- Document section:

········

Subject: [PATCH] x86_64: resize NR_IRQS for large machines
From: Alan Mayer <[email protected]>
On machines with very large numbers of cpus, tables that are dimensioned
by NR_IRQS get very large, especially the irq_desc table. They are also
very sparsely used. When the cpu count is > MAX_IO_APICS, use MAX_IO_APICS
to set NR_IRQS, otherwise use NR_CPUS.
Signed-off-by: Alan Mayer <[email protected]>
Reviewed-by: Christoph Lameter <[email protected]>
---
Index: v2.6.25-rc6/include/asm-x86/irq_64.h
===================================================================
--- v2.6.25-rc6.orig/include/asm-x86/irq_64.h 2008-03-19 16:52:52.000000000 -0500
+++ v2.6.25-rc6/include/asm-x86/irq_64.h 2008-03-20 16:46:51.000000000 -0500
@@ -10,6 +10,10 @@
* <[email protected]>
*/
+#if !defined(MAX_IO_APICS)
+#include <asm/apicdef.h>
+#endif
+
#define TIMER_IRQ 0
/*
@@ -31,7 +35,11 @@
#define FIRST_SYSTEM_VECTOR 0xef /* duplicated in hw_irq.h */
-#define NR_IRQS (NR_VECTORS + (32 *NR_CPUS))
+#if NR_CPUS < MAX_IO_APICS
+#define NR_IRQS (NR_VECTORS + (32 * NR_CPUS))
+#else
+#define NR_IRQS (NR_VECTORS + (32 * MAX_IO_APICS))
+#endif
#define NR_IRQ_VECTORS NR_IRQS
static __inline__ int irq_canonicalize(int irq)
Index: v2.6.25-rc6/include/linux/kernel_stat.h
===================================================================
--- v2.6.25-rc6.orig/include/linux/kernel_stat.h 2008-03-19 16:53:00.000000000 -0500
+++ v2.6.25-rc6/include/linux/kernel_stat.h 2008-03-20 11:12:27.000000000 -0500
@@ -1,11 +1,11 @@
#ifndef _LINUX_KERNEL_STAT_H
#define _LINUX_KERNEL_STAT_H
-#include <asm/irq.h>
#include <linux/smp.h>
#include <linux/threads.h>
#include <linux/percpu.h>
#include <linux/cpumask.h>
+#include <asm/irq.h>
#include <asm/cputime.h>
/*
* Alan Mayer <[email protected]> wrote:
> Subject: [PATCH] x86_64: resize NR_IRQS for large machines
>
> From: Alan Mayer <[email protected]>
>
> On machines with very large numbers of cpus, tables that are
> dimensioned by NR_IRQS get very large, especially the irq_desc table.
> They are also very sparsely used. When the cpu count is >
> MAX_IO_APICS, use MAX_IO_APICS to set NR_IRQS, otherwise use NR_CPUS.
>
> Signed-off-by: Alan Mayer <[email protected]>
> Reviewed-by: Christoph Lameter <[email protected]>
thanks, applied. I suspect this can wait until .26, as there appears to
be a number of other patches that you need to get these boxes running on
vanilla, right?
Ingo
On Tue, 25 Mar 2008, Ingo Molnar wrote:
>
> * Alan Mayer <[email protected]> wrote:
>
> > Subject: [PATCH] x86_64: resize NR_IRQS for large machines
> >
> > From: Alan Mayer <[email protected]>
> >
> > On machines with very large numbers of cpus, tables that are
> > dimensioned by NR_IRQS get very large, especially the irq_desc table.

········

- Chart interpretation exercises:

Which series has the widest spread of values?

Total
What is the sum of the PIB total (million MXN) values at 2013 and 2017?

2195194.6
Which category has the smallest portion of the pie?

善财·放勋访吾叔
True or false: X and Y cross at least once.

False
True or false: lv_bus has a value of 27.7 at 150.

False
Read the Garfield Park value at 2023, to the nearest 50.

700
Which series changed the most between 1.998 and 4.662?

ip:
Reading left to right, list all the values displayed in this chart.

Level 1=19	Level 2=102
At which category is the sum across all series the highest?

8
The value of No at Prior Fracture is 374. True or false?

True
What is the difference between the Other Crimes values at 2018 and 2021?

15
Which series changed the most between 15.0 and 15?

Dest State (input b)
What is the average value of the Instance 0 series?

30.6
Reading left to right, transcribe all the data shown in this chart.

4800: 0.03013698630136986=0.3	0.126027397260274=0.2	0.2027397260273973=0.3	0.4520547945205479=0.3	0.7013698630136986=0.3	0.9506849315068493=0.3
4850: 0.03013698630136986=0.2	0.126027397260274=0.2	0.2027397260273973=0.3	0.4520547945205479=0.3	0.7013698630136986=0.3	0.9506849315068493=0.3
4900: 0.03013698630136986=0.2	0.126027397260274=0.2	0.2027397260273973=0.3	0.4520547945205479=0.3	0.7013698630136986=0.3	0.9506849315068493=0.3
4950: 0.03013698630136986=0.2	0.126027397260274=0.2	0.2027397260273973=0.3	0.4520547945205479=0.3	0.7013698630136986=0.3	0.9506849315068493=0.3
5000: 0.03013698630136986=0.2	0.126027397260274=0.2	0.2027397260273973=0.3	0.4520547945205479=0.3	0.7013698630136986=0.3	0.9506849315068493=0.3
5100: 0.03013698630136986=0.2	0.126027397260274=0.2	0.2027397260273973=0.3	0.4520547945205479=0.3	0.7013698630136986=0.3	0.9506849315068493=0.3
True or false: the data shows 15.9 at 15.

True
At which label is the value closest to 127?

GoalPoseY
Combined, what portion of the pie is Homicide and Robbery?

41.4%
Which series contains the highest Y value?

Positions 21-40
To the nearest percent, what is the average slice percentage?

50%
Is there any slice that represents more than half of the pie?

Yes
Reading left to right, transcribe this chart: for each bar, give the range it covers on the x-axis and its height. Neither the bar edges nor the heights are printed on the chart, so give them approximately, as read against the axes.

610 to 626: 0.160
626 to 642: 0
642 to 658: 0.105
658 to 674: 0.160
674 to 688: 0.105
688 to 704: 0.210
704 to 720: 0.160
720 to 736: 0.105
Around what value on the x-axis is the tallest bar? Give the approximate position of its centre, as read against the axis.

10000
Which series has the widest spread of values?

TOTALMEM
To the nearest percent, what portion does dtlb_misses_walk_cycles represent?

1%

········

- Written task: Please explain, in one to three sentences, why the kernel patch changes the way NR_IRQS is set on machines with many cpus. The records have no connection to the kernel patch.

- Answer section: On machines with very large numbers of cpus, tables sized by NR_IRQS, especially the irq_desc table, become very large yet are very sparsely used. To limit this, the patch sets NR_IRQS from MAX_IO_APICS when the cpu count exceeds MAX_IO_APICS, and from NR_CPUS otherwise.